Coaching intensif des intervenants

Samuel Lagier va organiser son quatrième TEDxLausanne. «L’idée est de chercher un maximum de diversité parmi les intervenants, de laisser de côté les stéréotypes.» Cela se prépare. Longtemps, très longtemps. «Essayez de demander à un scientifique de vulgariser son propos… C’est parfois extrêmement difficile, sourit Darcy Christen, de TEDxCHUV. Cela demande des heures de préparation pour faire ressortir ce qu’il y a de plus profond et de plus intéressant dans son propos. Au CHUV, chacun des deux TEDx a mobilisé une quinzaine de personnes au total pour l’organisation. C’est un effort immense, des nuits courtes, mais cela en vaut la peine.»

Et ce n’est pas toujours gagné. «La préparation des intervenants est capitale, elle est souvent sous-estimée dans les conférences classiques, ajoute Simon Schneebeli, de TEDxLausanne. Les attentes des participants sont de plus en plus élevées, car ils voient souvent, avant, des vidéos d’événements TED ou TEDx sur Internet.» Une vidéo tournée au CHUV, intitulée «Your brain on video games», a dépassé les 2,3 millions de vues. «Parfois, on se dit qu’un orateur prévu est sans espoir, tellement il semble incapable de faire passer un message vrai et profond. Mais en travaillant avec lui, en le guidant pour qu’il raconte une histoire, son histoire, on parvient à des résultats fabuleux», poursuit l’organisateur de TEDxCHUV.

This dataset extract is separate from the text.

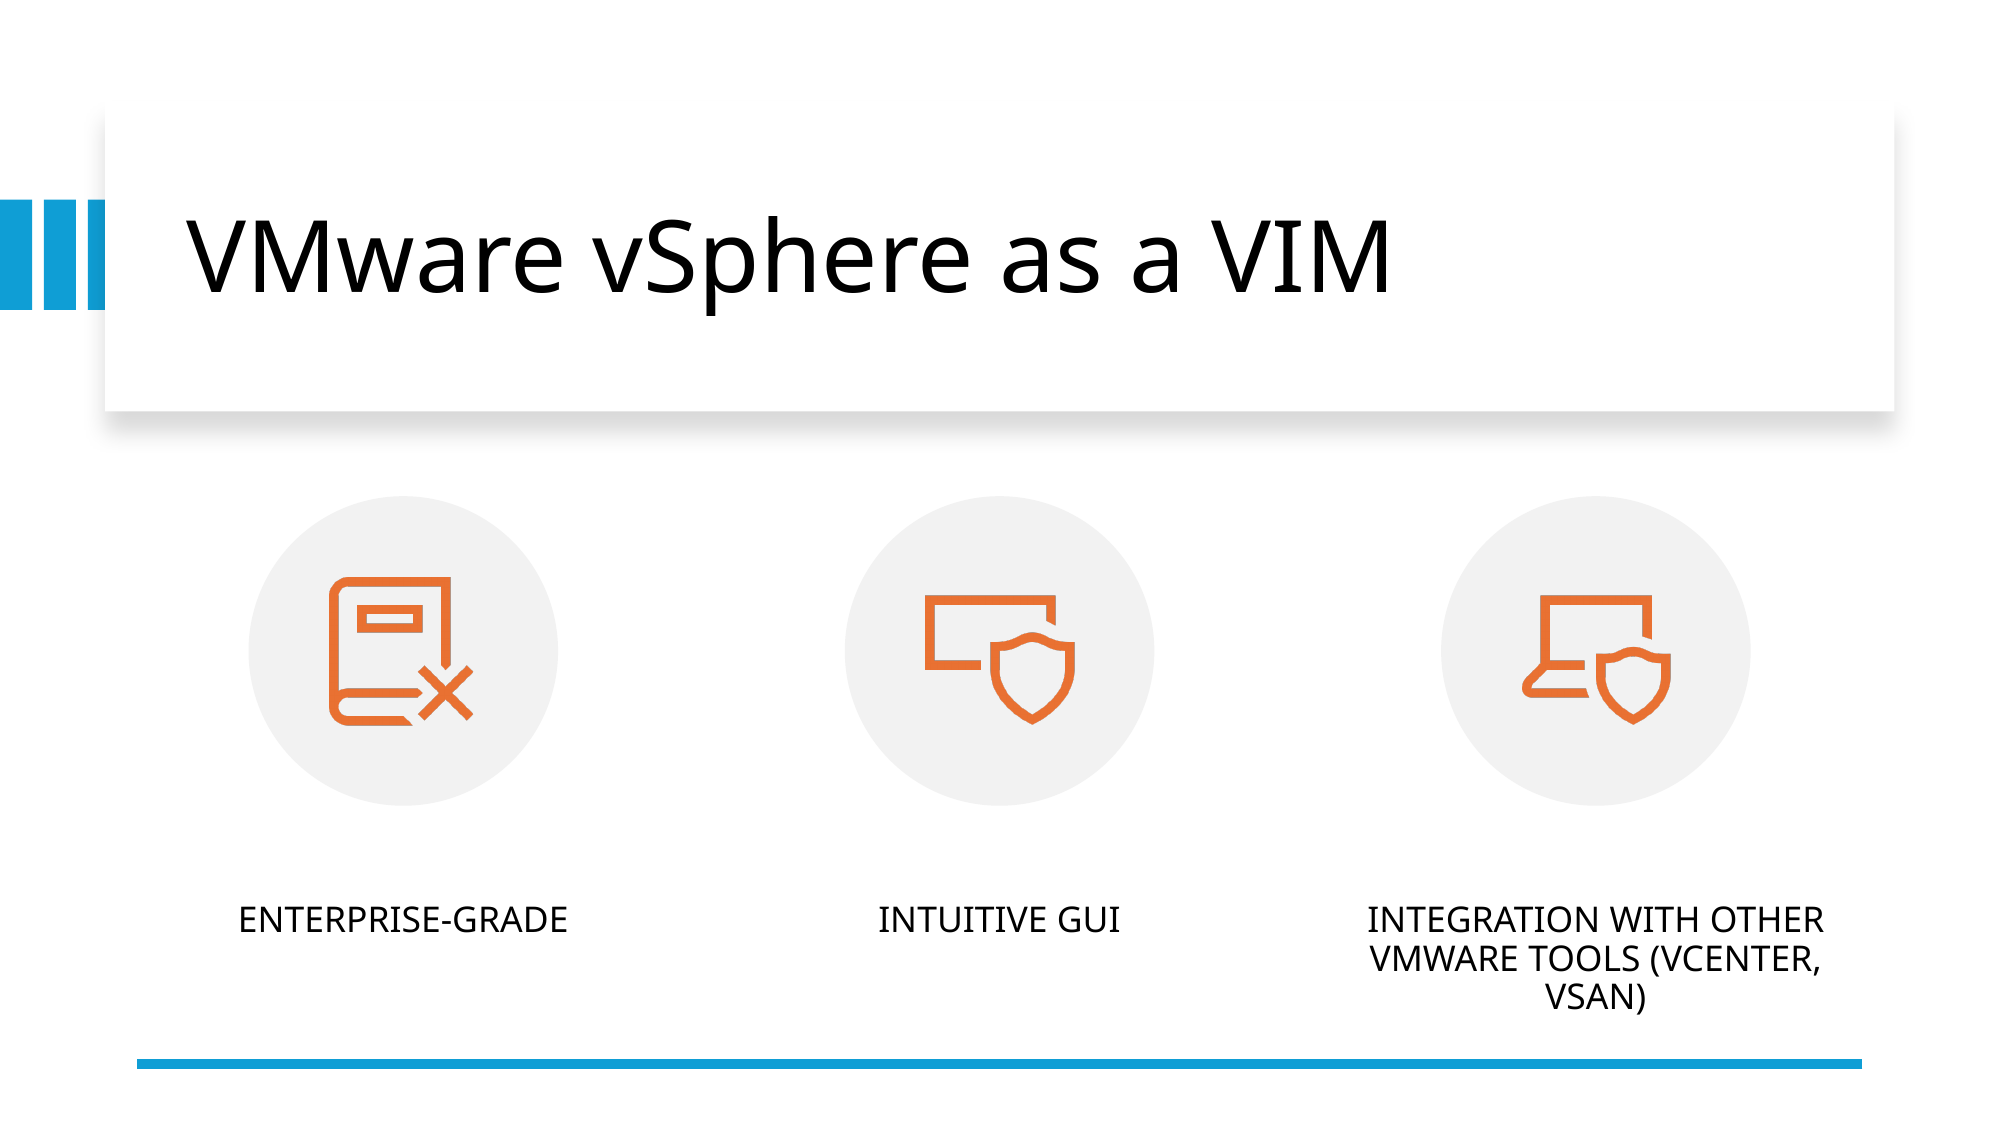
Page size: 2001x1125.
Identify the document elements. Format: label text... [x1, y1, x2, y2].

Comment ces organisateurs bénévoles interagissent-ils avec la «centrale» TED? «Il y a une sorte de bible de 150 pages qui nous guide, explique Théo Bondolfi, de TEDxGeneva. Cela donne une ligne, mais pas de contrainte précise. J’ai organisé beaucoup de conférences avant de me consacrer à TEDx. Pour moi, TED a une éthique, tout doit être désintéressé, juste et la qualité des propos est primordiale.» Les organisateurs de TEDx sont donc libres. «Ce qui m’a plu, c’est de pouvoir constituer ma propre équipe avec des gens que j’apprécie et qui viennent de différents domaines. Chercher puis préparer un intervenant durant des heures est vraiment passionnant», s’enthousiasme Grégory Grin, de TEDxFribourg.

Tisser des liens

L’idée est aussi de toucher un public très varié. «A Genève, notre idée était de montrer que ce qui se passait dans la ville a un impact sur le monde entier, raconte Corinne Momal-Vanian, de TEDxPlaceDesNations, coorganisé avec Melissa Fleming. Notre but n’était pas de s’adresser uniquement à des ambassadeurs grisonnants, mais à des jeunes Or les adolescents partagent des vidéos de TED et TEDx sur Facebook. Sur les 1400 participants à notre événement, nous avons eu beaucoup de jeunes qui se sont intéressés à cette matière.» Ce qu’apprécient les organisateurs de TEDx, ce sont aussi les interactions avec les orateurs. «J’ai organisé six TEDxTransmedia, sourit Nicoletta Iacobacci, avec plus de cent intervenants. Cela a été l’occasion de tisser des liens d’amitié avec eux.»

De son côté, Claudia Marcelloni organise TEDxCERN. «On nous pose souvent la question: «A quoi bon un TEDx?» Nos vidéos ont été vues des millions de fois. Mais la vraie valeur de TEDx pour le CERN est d’aller plus loin. Son format et son côté pluridisciplinaire nous encouragent à tisser des liens entre la science, la technologie, l’éducation, l’art ou encore la société.»

TEDx, ce sont aussi des déclinaisons très locales. Johann Roduit a organisé quatre TEDxMartigny: «L’idée est de créer une plateforme pour des idées régionales, en français, ce qui est rare. La «marque» TEDx est une garantie de qualité pour créer un événement riche.» «A Fribourg, nous organisons le seul événement bilingue français-allemand, poursuit Grégory Grin. Nous avons organisé une édition cette année, nous en referons une en avril 2016.»